After the pre-processing procedure. They used GLM to estimate response for every images. Then they choose about 25000 voxels from V1, V2, V3, V3a, V3b, V4 and LatOcc, etc.




Figure 2. The overview of the data processing procedures. Mainly in three parts, feature extractions, voxels selection, and main training stage.

In order to model voxels’ tunning dynamic. We use this three-stage method. Including feature extractions, voxels selection, and main training(modeling) stages.

Procedures & Results

Extract features

According to the theory about the encoding mechanism of the early visual cortex (EVC). Neurons in EVC firing for some particular orientation and spatial frequency in a particular visual position, which we called the receptive field. In fMRI, the activity patterns in human visual cortex can also reveal what stimulus orientation a person is viewing(Kamitani & Tong, 2005).

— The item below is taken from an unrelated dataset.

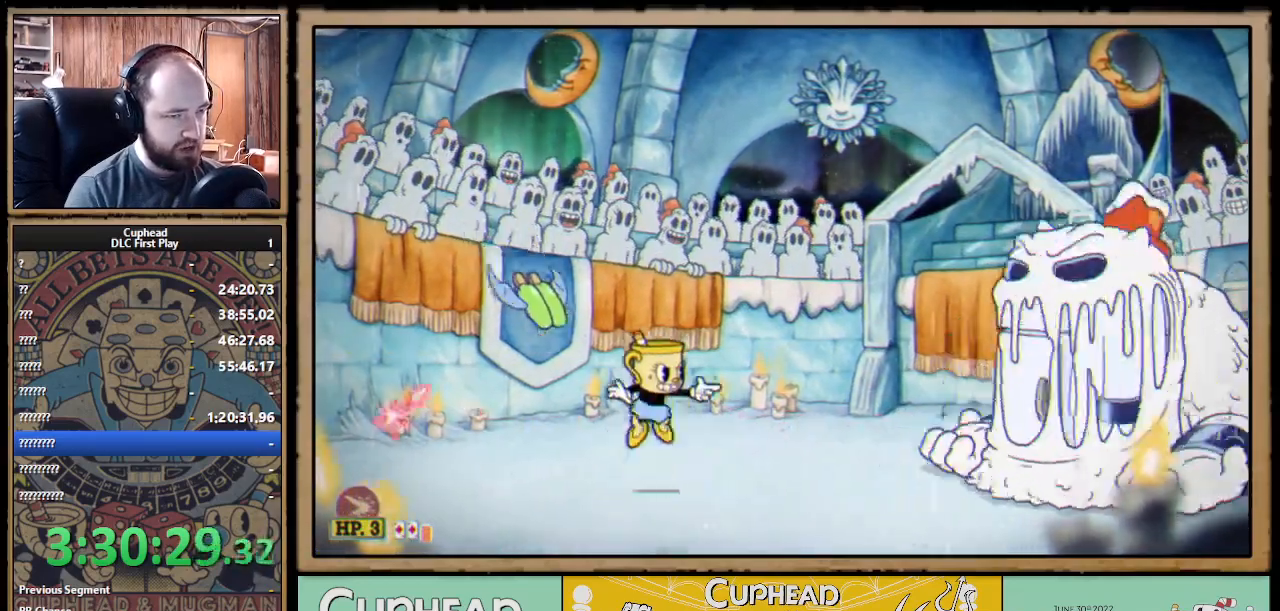
{"buttons": ["X"], "left_stick": "right", "right_stick": "center", "events": [[17, "left_stick", "center"], [67, "A", "up"], [200, "left_stick", "right"], [417, "R1", "up"]]}
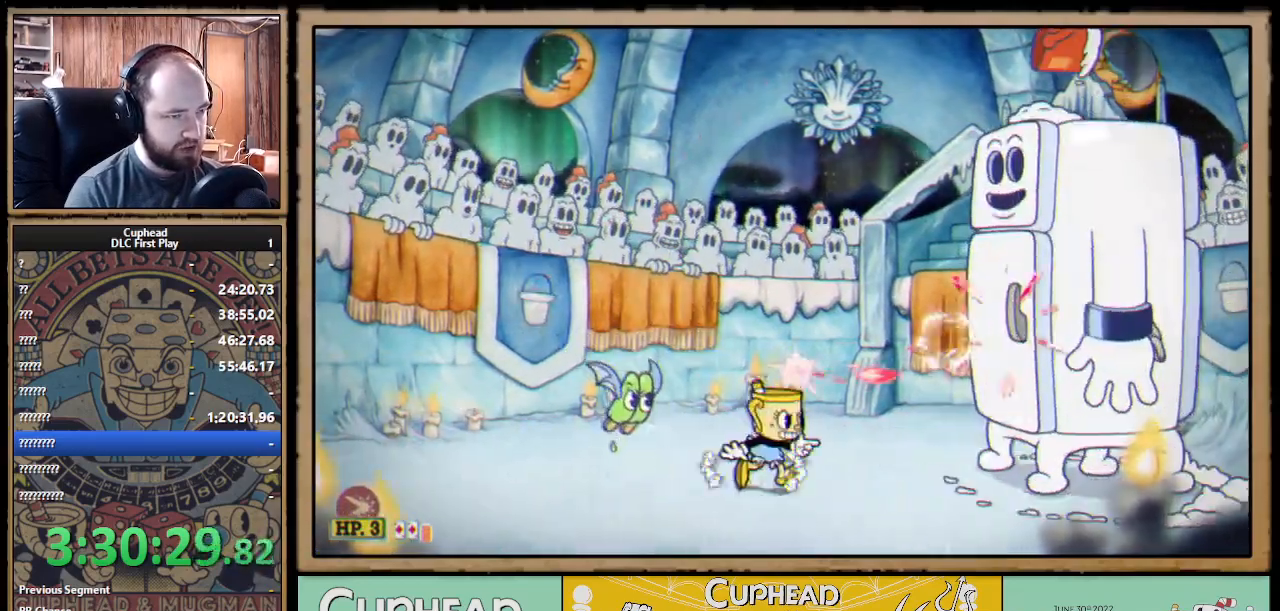
{"buttons": ["X", "L1"], "left_stick": "left", "right_stick": "center", "events": [[50, "A", "down"], [133, "A", "up"], [133, "left_stick", "center"], [200, "left_stick", "left"], [217, "A", "down"], [350, "A", "up"], [417, "L1", "down"]]}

To pick up infomation of orientation and spatial frequency in a natural image. We used the garbor wavelet to project onto every images in different spacial location, orientation, and spatial frequency, which we called the Gabor wavelet pyramid.

As for the Gabor wavelet pyramid. Wavelets occur at five (or, in some cases, six) spatial frequencies. This panel depicts one wavelet at each of the first five spatial frequencies. At each spatial frequency f cycles per field-of-view (FOV), wavelets are positioned on an f × f grid, as indicated by the translucent lines.Orientation and phase. At each grid position, wavelets occur at eight orientations and two phases. This panel depicts a complete set of wavelets for a single grid position. Dashed lines indicate the bounds of the mask associated with each wavelet.(Kay et al., 2008) Showed below.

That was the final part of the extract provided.